後にジダンが激怒した理由が、「貰うならユニフォームよりお前の姉ちゃんがいい」と侮蔑の言葉を浴びせたマテラッツィにあると発覚。ショッキングな形で現役生活に幕を閉じた当人は公の場で多くを語っていないが、強烈な一撃を受けて苦痛に苛まれた方は「あの日からジダンとは話していない。以前も以後も、彼とは話していないよ」(自身のインスタグラムより)と証言し、当事者間でわだかまりが残り続けていると明らかにしている。
W杯決勝という極限状態にあるグラウンド内で起きた前代未聞の事件。当時の試合中継カメラですら撮り遅れた刹那的な出来事を見ていた者はピッチ内でも数少ない。しかし、イタリア代表の守護神を務めていたジャンルイジ・ブッフォンは、マテラッツィの背後から瞬間を見ていた。
英紙『The Guardian』の取材に応じた伝説の名手は、「俺は(頭突きが起こった場所から)15メートルぐらい離れた位置にいたんだ。でも、確かにドスンという音が聞こえた。もしも、彼(ジダン)が、マテラッツィじゃなく他の誰かに同じことをしていたら気絶していたと思う。それぐらいに鈍い音だった」と回想。誰もが慌てふためく当時の内幕を告白している。
「副審は見ていなかった。たぶん、ジダンが頭突きをしたのを目撃していたのは、俺だけだった。だから、すぐに主審と副審のところへ走り、彼らの注意を引こうとした。その時にはマテラッツィは地面に倒れ、ジダンは微動だにしていなかった。それで俺は抗議をし、ついに試合は中断された」
「複雑な感情に襲われた」――揺れた勝負師の心
当時のブッフォンもキャリアの絶頂期にあった。その中でジダンとは幾度となく対戦をし、関係性も良好な「ライバル」と呼べる間柄にあった。ゆえに心境は複雑だった。

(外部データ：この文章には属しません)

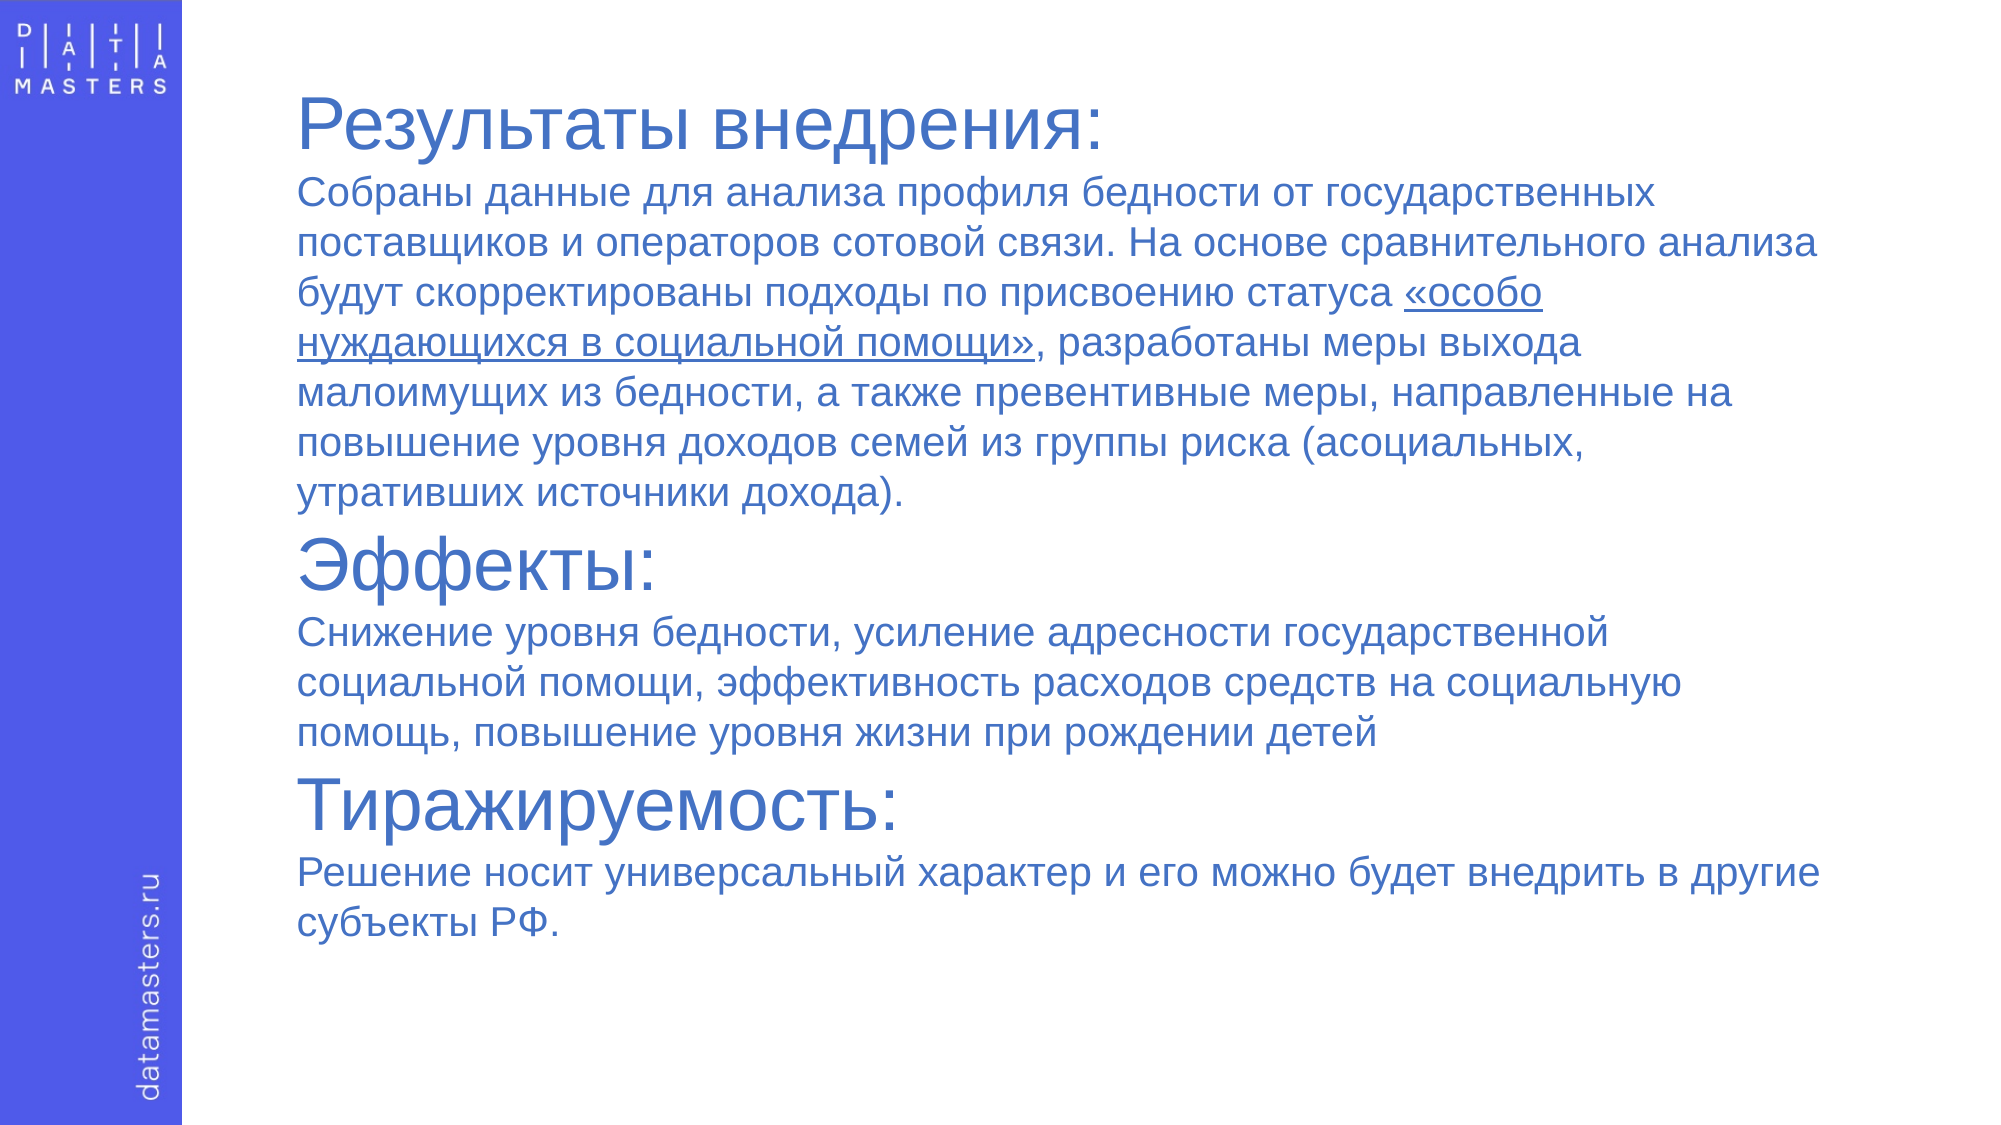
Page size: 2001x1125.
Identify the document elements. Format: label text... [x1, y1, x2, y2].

text_box Результаты внедрения: Собраны данные для анализа профиля бедности от государственных поставщиков и операторов сотовой связи. На основе сравнительного анализа будут скорректированы подходы по присвоению статуса «особо нуждающихся в социальной помощи», разработаны меры выхода малоимущих из бедности, а также превентивные меры, направленные на повышение уровня доходов семей из группы риска (асоциальных, утративших источники дохода). Эффекты: Снижение уровня бедности, усиление адресности государственной социальной помощи, эффективность расходов средств на социальную помощь, повышение уровня жизни при рождении детей Тиражируемость: Решение носит универсальный характер и его можно будет внедрить в другие субъекты РФ. [281, 67, 1837, 953]
picture [0, 0, 182, 1125]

数的有利の状況を生むための抗議をし、勝負師に徹しながらも「動揺して、複雑な感情に襲われた」というブッフォンは、「あれがジダンの最後の試合だと俺たちも分かっていた。彼はサッカー史上最も偉大で、一流と呼べる一人だった。だから、あんな形で彼のキャリアが終わってしまうのは残念だった」と吐露。そして、「(退場になったのは)俺のせいだ」と告白した。
無論、ブッフォンとジダンの間に遺恨はない。あの決勝後も幾度となく顔を合わせ、笑顔で会話を交わしてきた。それでも、20年前に起きた事件についてだけは「一度も話したことはない」という。
「あの時の出来事についてだけは彼とも話していない。もちろん、何度も顔を合わせてきたし、お互いの信頼に基づいた良好な関係が築けていると思う。だから敬意を込めて、あの件については話したくなかったんだ。ジダンはすべてを勝ち取ったチャンピオンだ。だけど、心の奥底で、あの出来事が常に辛い思い出になっているはずなんだ。だからこそ、俺は彼にそのことを思い出させたくなかった」
サッカー界で色褪せぬドラマとなったジダンの退場劇。全てを手にしてきた天才の悲しい去り際は、当事者たちの心にも強いインパクトを残しているようだ。